Research scientists Igor Tsigelny and Valentina Kouznetsova have been working on the development of a machine-learning (ML) model that looks at a patient’s metabolites and their chemical descriptors. The model accurately classifies the stages of bladder cancer in a patient, according to the researchers. Tsigelny is the lead author on a recently published study in the Metabolomics journal called ‘Recognition of Early and Late Stages of Bladder Cancer using Metabolites and Machine Learning’.
When a patient experiences early symptoms of bladder cancer (e.g., blood in urine, pain during urination, etc.), the current method of diagnosis is often a painful, invasive series of tests.

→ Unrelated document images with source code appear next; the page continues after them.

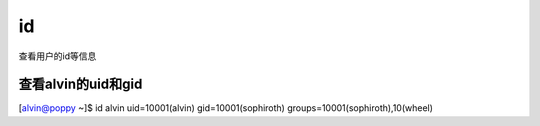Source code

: id
###
查看用户的id等信息


查看alvin的uid和gid
===============================

[alvin@poppy ~]$ id alvin
uid=10001(alvin) gid=10001(sophiroth) groups=10001(sophiroth),10(wheel)
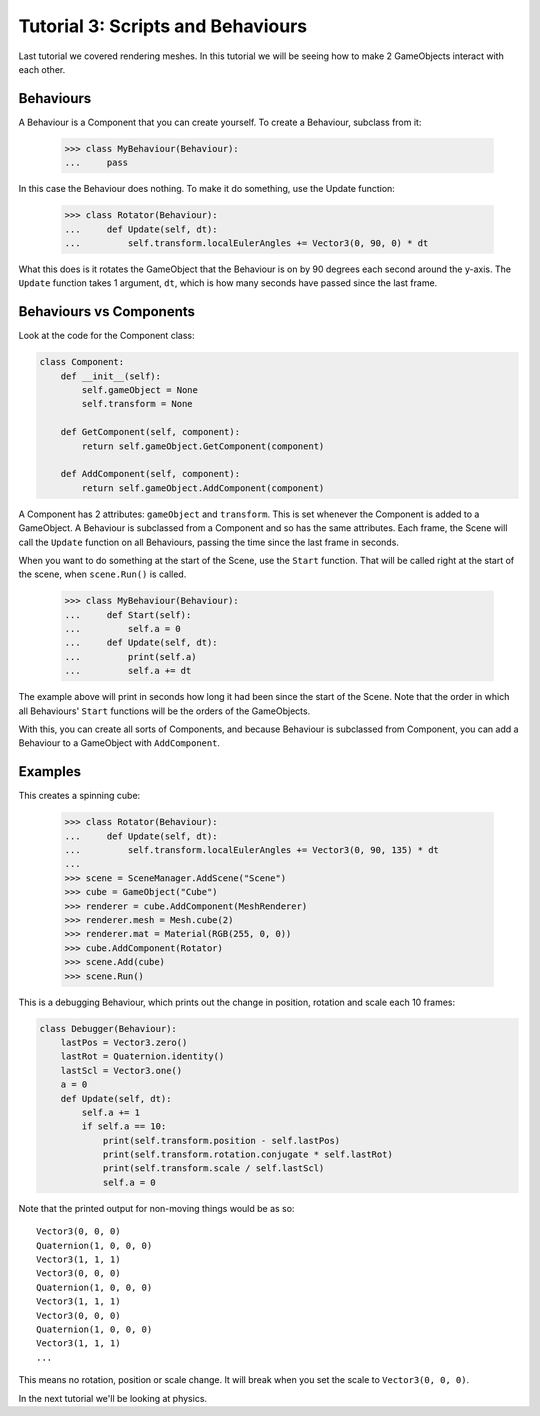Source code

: ==================================
Tutorial 3: Scripts and Behaviours
==================================

Last tutorial we covered rendering meshes. In
this tutorial we will be seeing how to make 2
GameObjects interact with each other.

Behaviours
==========
A Behaviour is a Component that you can create
yourself. To create a Behaviour, subclass from
it:

   >>> class MyBehaviour(Behaviour):
   ...     pass

In this case the Behaviour does nothing. To make
it do something, use the Update function:

   >>> class Rotator(Behaviour):
   ...     def Update(self, dt):
   ...         self.transform.localEulerAngles += Vector3(0, 90, 0) * dt

What this does is it rotates the GameObject that
the Behaviour is on by 90 degrees each second
around the y-axis. The ``Update`` function takes
1 argument, ``dt``, which is how many seconds have
passed since the last frame.

Behaviours vs Components
========================
Look at the code for the Component class:

.. code-block:: python

   class Component:
       def __init__(self):
           self.gameObject = None
           self.transform = None
    
       def GetComponent(self, component):
           return self.gameObject.GetComponent(component)
    
       def AddComponent(self, component):
           return self.gameObject.AddComponent(component)

A Component has 2 attributes: ``gameObject`` and ``transform``.
This is set whenever the Component is added to a GameObject.
A Behaviour is subclassed from a Component and so has the
same attributes. Each frame, the Scene will call the ``Update``
function on all Behaviours, passing the time since the last
frame in seconds.

When you want to do something at the start of the Scene, use
the ``Start`` function. That will be called right at the start
of the scene, when ``scene.Run()`` is called.

   >>> class MyBehaviour(Behaviour):
   ...     def Start(self):
   ...         self.a = 0
   ...     def Update(self, dt):
   ...         print(self.a)
   ...         self.a += dt

The example above will print in seconds how long
it had been since the start of the Scene. Note
that the order in which all Behaviours'
``Start`` functions will be the orders of the
GameObjects.

With this, you can create all sorts of Components,
and because Behaviour is subclassed from
Component, you can add a Behaviour to a GameObject
with ``AddComponent``.

Examples
========

This creates a spinning cube:

   >>> class Rotator(Behaviour):
   ...     def Update(self, dt):
   ...         self.transform.localEulerAngles += Vector3(0, 90, 135) * dt
   ...
   >>> scene = SceneManager.AddScene("Scene")
   >>> cube = GameObject("Cube")
   >>> renderer = cube.AddComponent(MeshRenderer)
   >>> renderer.mesh = Mesh.cube(2)
   >>> renderer.mat = Material(RGB(255, 0, 0))
   >>> cube.AddComponent(Rotator)
   >>> scene.Add(cube)
   >>> scene.Run()

This is a debugging Behaviour, which prints out the
change in position, rotation and scale each 10
frames:

.. code-block:: python

   class Debugger(Behaviour):
       lastPos = Vector3.zero()
       lastRot = Quaternion.identity()
       lastScl = Vector3.one()
       a = 0
       def Update(self, dt):
           self.a += 1
           if self.a == 10:
               print(self.transform.position - self.lastPos)
               print(self.transform.rotation.conjugate * self.lastRot)
               print(self.transform.scale / self.lastScl)
               self.a = 0

Note that the printed output for non-moving things
would be as so::

   Vector3(0, 0, 0)
   Quaternion(1, 0, 0, 0)
   Vector3(1, 1, 1)
   Vector3(0, 0, 0)
   Quaternion(1, 0, 0, 0)
   Vector3(1, 1, 1)
   Vector3(0, 0, 0)
   Quaternion(1, 0, 0, 0)
   Vector3(1, 1, 1)
   ...

This means no rotation, position or scale change.
It will break when you set the scale to
``Vector3(0, 0, 0)``.

In the next tutorial we'll be looking at physics.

“From my point of view, it can be very easy for patients just give a sample of urine and our ML system can produce a “red flag” analysis result telling them to go immediately to an oncologist for testing,” said Tsigelny. “We believe that a lot of early stages and even more advanced stages of bladder cancer go untreated because patients don’t pay attention to mediate pain signals from the body, and may be thinking that there are less dangerous problems causing the symptoms. Our machine learning model uses metabolites and corresponding genes to determine if a patient has bladder cancer and if so, at what stage.”